International Astronomical Union

That's the way it seems after a day of tumultuous discussions at the general assembly of the International Astronomical Union (IAU) in Prague, Czech Republic. As hundreds of astronomers filed into the first of two sessions devoted to the debate today, they were handed copies of a new definition that addressed some of the key problems with the original one proposed last week by a committee of seven distinguished astronomers, historians, and writers. In particular, it incorporated some elements of an alternative definition put forward by planetary scientists last Friday.

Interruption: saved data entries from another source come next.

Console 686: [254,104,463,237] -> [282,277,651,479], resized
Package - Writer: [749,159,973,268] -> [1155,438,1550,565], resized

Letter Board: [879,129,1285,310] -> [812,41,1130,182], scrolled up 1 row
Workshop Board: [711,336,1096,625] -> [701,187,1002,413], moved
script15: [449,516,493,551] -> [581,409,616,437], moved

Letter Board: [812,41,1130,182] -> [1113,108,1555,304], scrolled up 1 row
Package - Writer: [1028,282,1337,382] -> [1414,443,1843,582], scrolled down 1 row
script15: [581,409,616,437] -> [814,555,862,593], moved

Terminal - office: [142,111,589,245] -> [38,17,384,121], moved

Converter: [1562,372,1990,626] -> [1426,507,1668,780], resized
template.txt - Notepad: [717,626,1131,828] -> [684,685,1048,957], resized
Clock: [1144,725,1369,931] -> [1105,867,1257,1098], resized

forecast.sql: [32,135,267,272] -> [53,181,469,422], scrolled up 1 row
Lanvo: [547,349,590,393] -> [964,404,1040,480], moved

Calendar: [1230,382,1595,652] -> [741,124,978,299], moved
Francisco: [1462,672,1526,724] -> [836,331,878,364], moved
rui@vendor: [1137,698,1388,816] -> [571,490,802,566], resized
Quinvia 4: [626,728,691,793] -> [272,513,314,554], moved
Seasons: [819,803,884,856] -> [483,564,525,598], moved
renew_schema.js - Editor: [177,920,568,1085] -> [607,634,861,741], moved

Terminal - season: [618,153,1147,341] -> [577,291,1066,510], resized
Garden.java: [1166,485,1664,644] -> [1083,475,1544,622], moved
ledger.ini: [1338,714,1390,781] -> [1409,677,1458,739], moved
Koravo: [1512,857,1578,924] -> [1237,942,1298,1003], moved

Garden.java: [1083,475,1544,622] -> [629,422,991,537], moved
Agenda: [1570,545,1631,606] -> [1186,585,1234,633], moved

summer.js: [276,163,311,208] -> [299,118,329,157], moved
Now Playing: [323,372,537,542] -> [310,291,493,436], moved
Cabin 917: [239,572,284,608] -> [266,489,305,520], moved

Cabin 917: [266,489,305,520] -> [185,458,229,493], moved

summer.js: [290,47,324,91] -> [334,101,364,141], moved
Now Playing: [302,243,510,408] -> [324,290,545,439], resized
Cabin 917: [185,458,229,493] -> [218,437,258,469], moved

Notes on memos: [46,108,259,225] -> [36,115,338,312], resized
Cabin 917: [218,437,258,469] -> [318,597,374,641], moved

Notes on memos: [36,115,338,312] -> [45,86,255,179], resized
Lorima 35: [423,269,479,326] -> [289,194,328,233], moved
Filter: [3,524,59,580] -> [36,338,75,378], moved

But after an hour of sometimes heated discussion, a straw poll indicated little support for the revised wording. So the IAU's planet-definition committee, led by Harvard astronomer-historian Owen Gingerich, spent the afternoon making further changes. When they presented a new draft during a second discussion session late in the day, signs of a consensus began to emerge, even as astronomers continued to wrangle over various fine points in the text.

The key provision of the twice-revised definition reads as follows: "A planet is a celestial body that (a) has sufficient mass for its self-gravity to overcome rigid-body forces so that it assumes a hydrostatic-equilibrium (nearly round) shape, and (b) is the dominant object in its local population zone, and (c) is in orbit around the Sun." (For now astronomers are trying to define what "planet" means only in our own solar system, avoiding the complication of planets around other stars or, worse, floating in free space.)

Whereas last week's wording proposed a class of Pluto-like planets called "plutons" in highly elongated, tilted, 200-plus-year orbits, the new wording instead defines a class of hyphenated "dwarf-planets" that meet criteria a and c above, but not b. This class includes Pluto, the slightly larger object provisionally known as 2003 UB313, and probably several other icy bodies in the Kuiper Belt beyond Neptune. It also includes Ceres, the biggest of the rocky asteroids circling the Sun between the orbits of Mars and Jupiter.

Gingerich and his team backed off the term "pluton" for two reasons: geologists already use that word to refer to a certain type of igneous inclusion, and in French and several other languages Pluton is the name for Pluto itself. Somewhat confusingly, "plutons" were meant to be a special class of planets, whereas "dwarf-planets" are meant to be objects that share some of the characteristics of planets but are not to be mentioned in the same breath as Mercury, Venus, Earth, Mars, Jupiter, Saturn, Uranus, and Neptune.

"I think that today will go down as 'the day we lost Pluto,'" wrote astronomer Jay Pasachoff (Williams College, Massachusetts) in an e-mail message sent from Prague. "Sentiment seemed strongly against retaining Pluto [as a planet] for historical or sentimental reasons."

The wording of the proposed definition will no doubt continue to be refined over the next two days. Then, on Thursday afternoon, it will be put to a vote among the assembled members of the IAU, at which point we'll either know what a planet is or have to steel ourselves for three more years of debate — the next IAU general assembly convenes in August 2009 in Brazil.